▶ **Selected passage**
## begin
# Cost



## princessx87 (Feb 26, 2009)

Hi, I placed an ad on here the other day asking about a horse loan / share ect.

I'm just wondering if: In the long run am i better buying a horse?
I mean, atm i lost my job due to the credit crunch so can you have a riding horse on a budget?

I'm trying to work out the pro's and con's before landing myself in the deep end. I have had offers on sharing on £180 per month. But searching the net and other forums some say it is cheaper then this to just own one??

atm, any information is better then none!
Confused please help!

Many thanks

Princessx87


----------



## lastangel (Feb 4, 2009)

Hello 

Is this your first horse? If so, I'm going to say the obvious, far better to loan than to buy, so that you can test the water before you commit to buying a horse. So you're absolutely right to work out all the pros and cons before you land yourself in the deep end!! I wouldn't say it's cheaper to own a horse. It depends on your livery costs etc...

I hope this helps a bit!
Good luck, and if you need any help, let me know...
Cathy x


----------



## princessx87 (Feb 26, 2009)

Hi there, Thank you for replying!

I have never owned a horse before but i have, in the past had full loan from my last riding school.
I personally want to loan or share a horse, as it cheaper for me. But there is nothing in my area. I have asked at riding school, friends that have their own horses and even placed adverts. There's nothing going!

I have even placed ad's stating that i will pay a small amount or work for share!
Any idea's what my next move might be?


----------



## lastangel (Feb 4, 2009)

Hiya
It sounds like you're doing all the right things, and I can understand it being frustrating if there isn't anything suitable around for you at the moment. You could try the charities, I've just had a quick look at horseworld, the blue cross and mare and foal sanctuary (but mare and foal mostly have dartmoors at the moment) so you could have a look too, as I don't know what height you're looking for, or what you want to do with the horse. Otherwise it's just keep searching...have you tried 'horsemart' or the 'horse exchange' online? 

Also, I can keep an eye out for you, I deal with rescues, and a lot of those are only suitable as companions, but I do hear of rideable horses too. If you wanted to fill out our online application form, you're more than welcome. It can be found on our website (first link in my sig)
I am sure the right horse is out there for you somewhere!! Don't give up!
Cathy x


----------



## rtk (May 12, 2009)
## end
Resume the forum thread about the cost of keeping a horse from the point where it stops.

▶ **Information supplied**
## begin
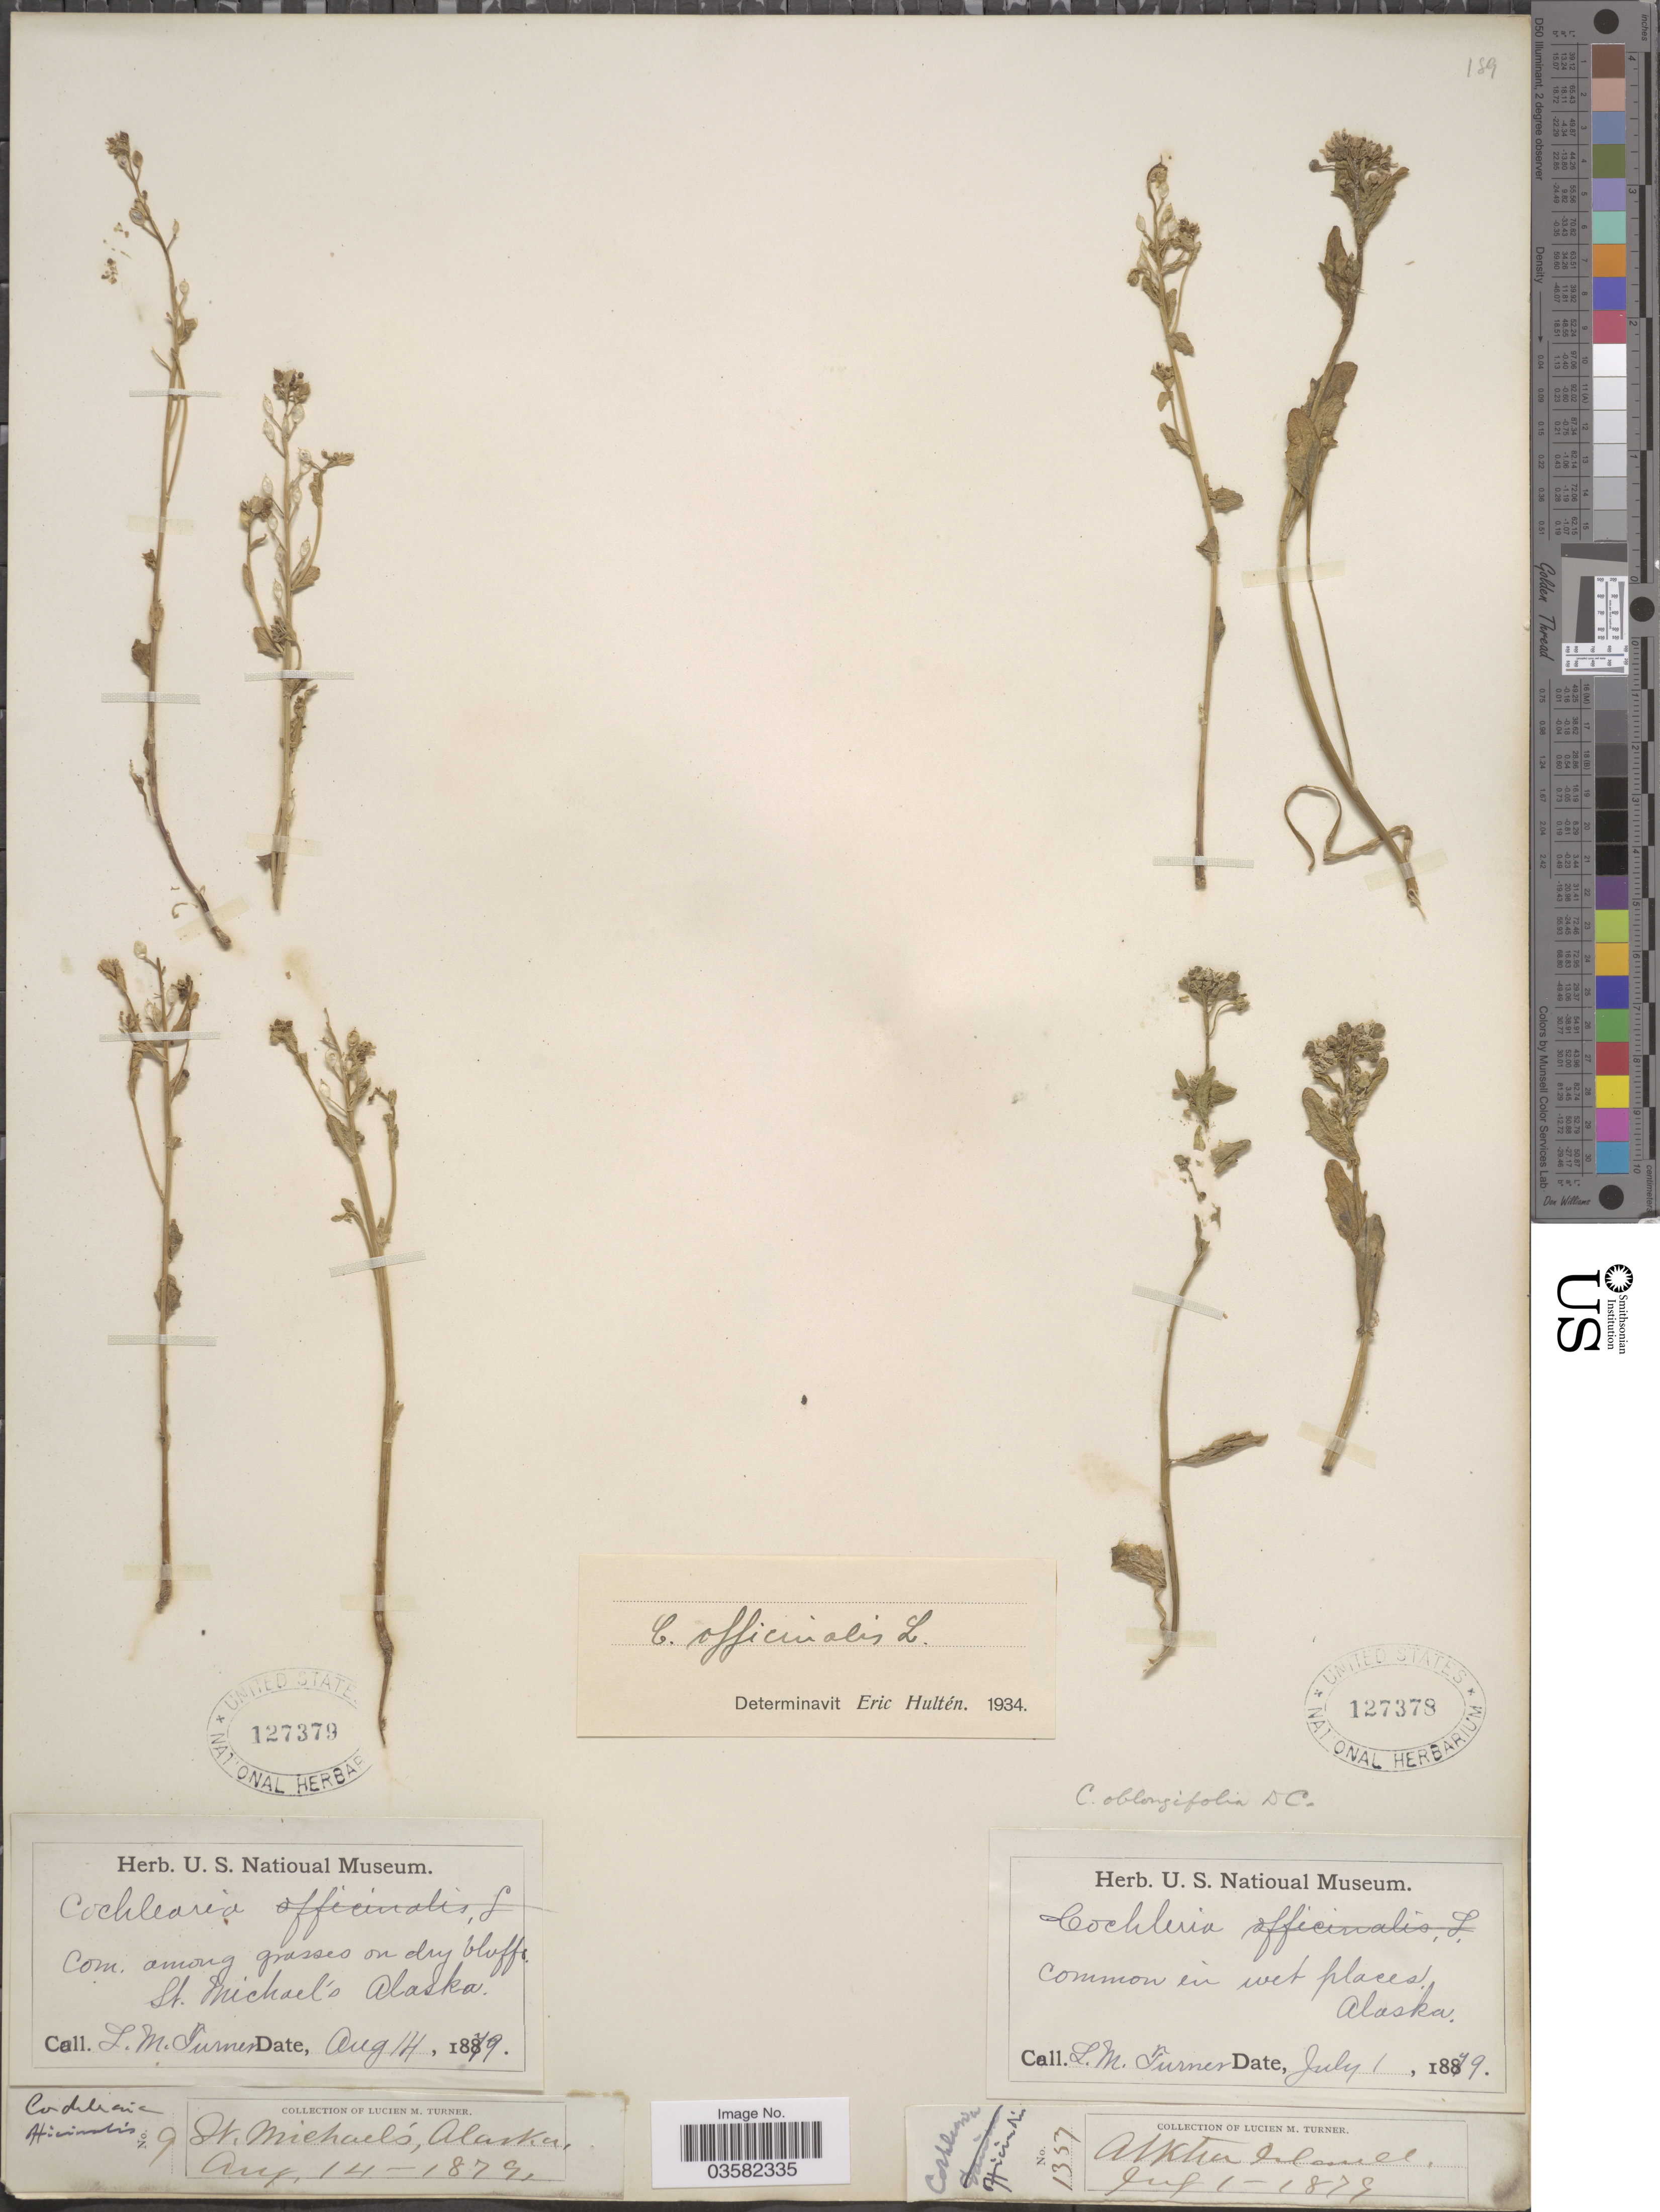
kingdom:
## end
▶ **Answer to the task**
Sharing at £180 a month sounds a better deal than owning or loaning a horse.

By the time you pay for DIY livery, hay, bedding, feed, wormers, shoeing, insurance, replacement rugs and other equipment you would easily spend this much owning your own.

For example each of mine cost the following, I have worked out the monthly cost if I normally pay every six weeks for example.

DIY livery including hay and Straw £143
Feed £10
Wormers £5
Shoeing £44
Basic rugs, tack, repairs £15
Insurance £35

That lot comes to £250 a month. Yes you could probably get some of them cheaper, but would you want to.

Plus if you dont have a lot of money at the moment, what would you do if something went wrong. For example my last vets bill for one of ours was £3,000, luckily the insurance paid, but they dont always, it depends on what the problem is.

Sharing £180 would be fixed, no extras, the owner would be responsible for emergencies.


----------



## princessx87 (Feb 26, 2009)

thanks for the help!

Having a long hard think about things before i jump right into it lol!


----------



## dexter (Nov 29, 2008)

good luck, hope you find something soon.. it was suggested to me that you can loan one from a resuce centre .. anyone know if you can?


----------



## rtk (May 12, 2009)

dexter said:


> good luck, hope you find something soon.. it was suggested to me that you can loan one from a resuce centre .. anyone know if you can?


Yes you can, HAPPA, RSPCA, VHS and a few other do it.

They are often not riding horses, more companions.

But you are still responsible for all the costs, so its not any cheaper apart from the original purchase price. They also usually do quite in depth checks to make sure they get a good home.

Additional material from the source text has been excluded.